1. A system for improving intelligibility of speech comprising:

means to receive a signal containing audio information;

means to determine relative amplitudes or energies of specific frequencies within at least a spectral subset of said signal;

means to retain history of said relative amplitudes of specific frequencies;

means to adaptively determine prevalence of specific frequencies within said signal; and

means to selectively attenuate specific frequencies found to be prevalent within said signal.

2. The system of claim 1 wherein said means to adaptively determine relative amplitudes of specific frequencies comprises a chirp or wavelet transform.

3. The system of claim 1 wherein said history of said relative amplitudes or energies of specific frequencies comprises an averaging filter.

4. The system of claim 1 wherein said means to adaptively determine prevalence of specific frequencies is weighted by frequency to approximate an average human hearing frequency response.

5. The system of claim 1 wherein said means to adaptively determine prevalence of specific frequencies incorporates frequency-specific energy integration.

6. The system of claim 1 wherein said means to selectively attenuate specific frequencies comprises a convolution.

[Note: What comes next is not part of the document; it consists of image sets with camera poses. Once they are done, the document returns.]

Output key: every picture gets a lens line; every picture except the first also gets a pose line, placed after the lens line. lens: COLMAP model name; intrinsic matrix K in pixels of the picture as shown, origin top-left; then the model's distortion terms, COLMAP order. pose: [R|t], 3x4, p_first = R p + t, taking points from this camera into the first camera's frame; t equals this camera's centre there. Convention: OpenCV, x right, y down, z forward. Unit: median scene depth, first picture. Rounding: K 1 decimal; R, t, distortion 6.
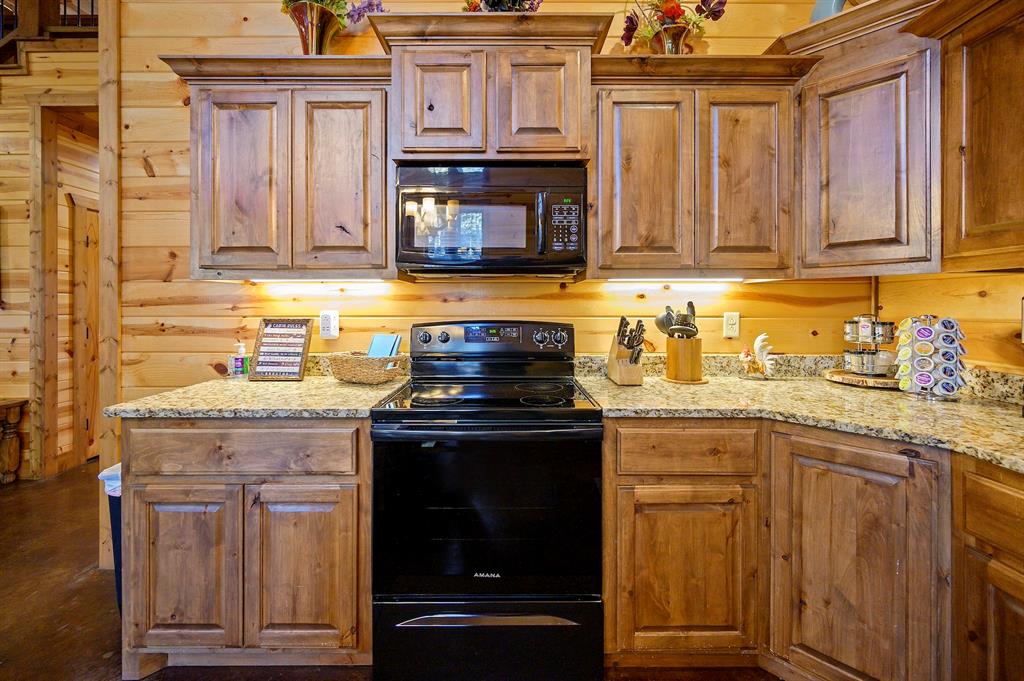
lens RADIAL K [[405.7, 0, 512.6], [0, 405.7, 305.8], [0, 0, 1]] dist [-0.001038, -0.000262]
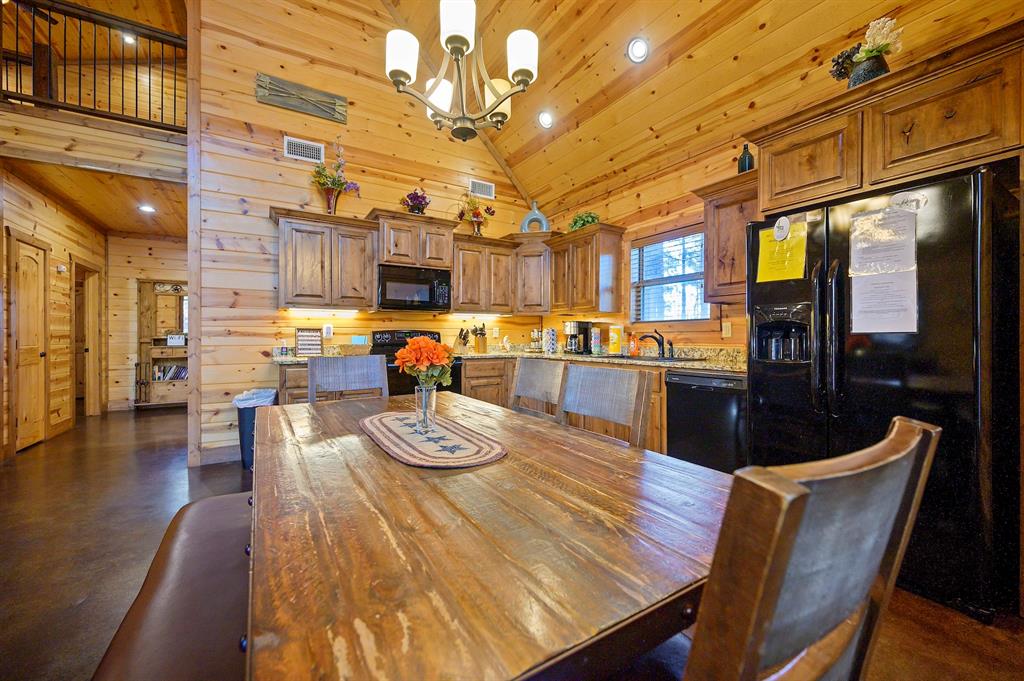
lens RADIAL K [[405.7, 0, 517.4], [0, 405.7, 344.9], [0, 0, 1]] dist [-0.001038, -0.000262]
pose [[0.841442, -0.011389, 0.540228, -0.833249], [0.000326, 0.999788, 0.020569, 0.079970], [-0.540348, -0.017132, 0.841267, -1.397514]]
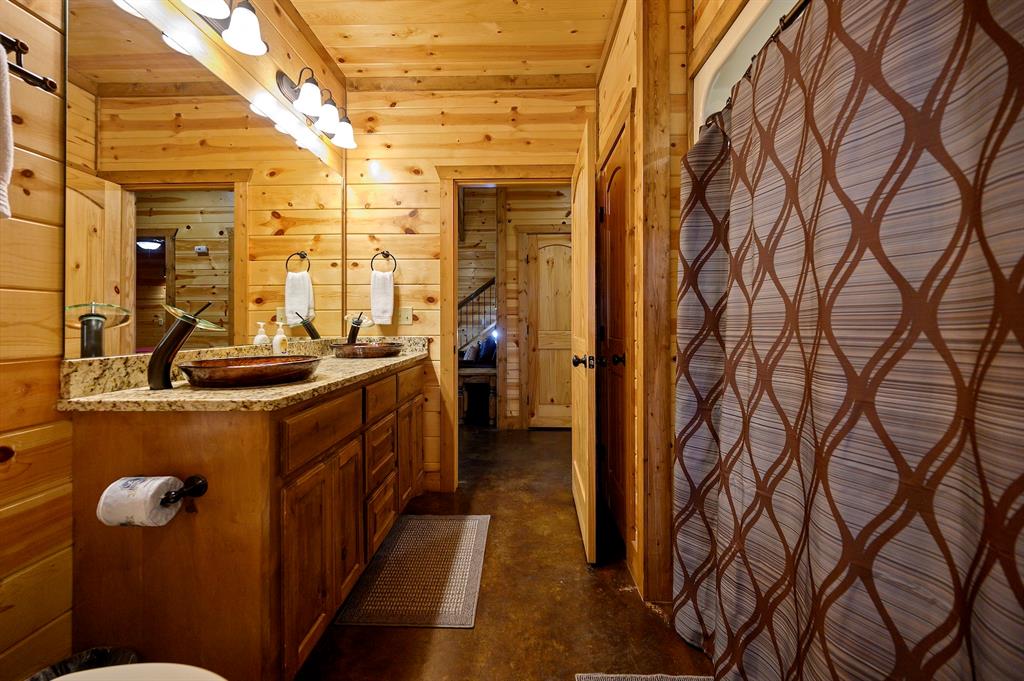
lens RADIAL K [[405.7, 0, 510.6], [0, 405.7, 317.5], [0, 0, 1]] dist [-0.001038, -0.000262]
pose [[-0.020299, -0.011360, -0.999729, 0.448408], [0.006209, 0.999915, -0.011488, 0.079789], [0.999775, -0.006441, -0.020227, 1.757749]]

7. The system of claim 1 wherein at least a portion of the system is embodied as software executing on a processing unit.

8. A method of improving intelligibility of speech comprising the steps of:

receiving a signal containing audio information;

determining relative amplitude or energy of specific frequencies within at least a portion of the spectrum received;

determining the prevalence of specific frequencies within at at least a portion of the spectrum received during a deterministic time frame; and

selectively attenuating only those specific frequencies found to be prevalent within said signal.

9. The method of claim 8 whereby prevalence of specific frequencies is determined using statistical techniques.

10. The method of claim 8 whereby frequency, amplitude, or temporal response is non-linear with any variable.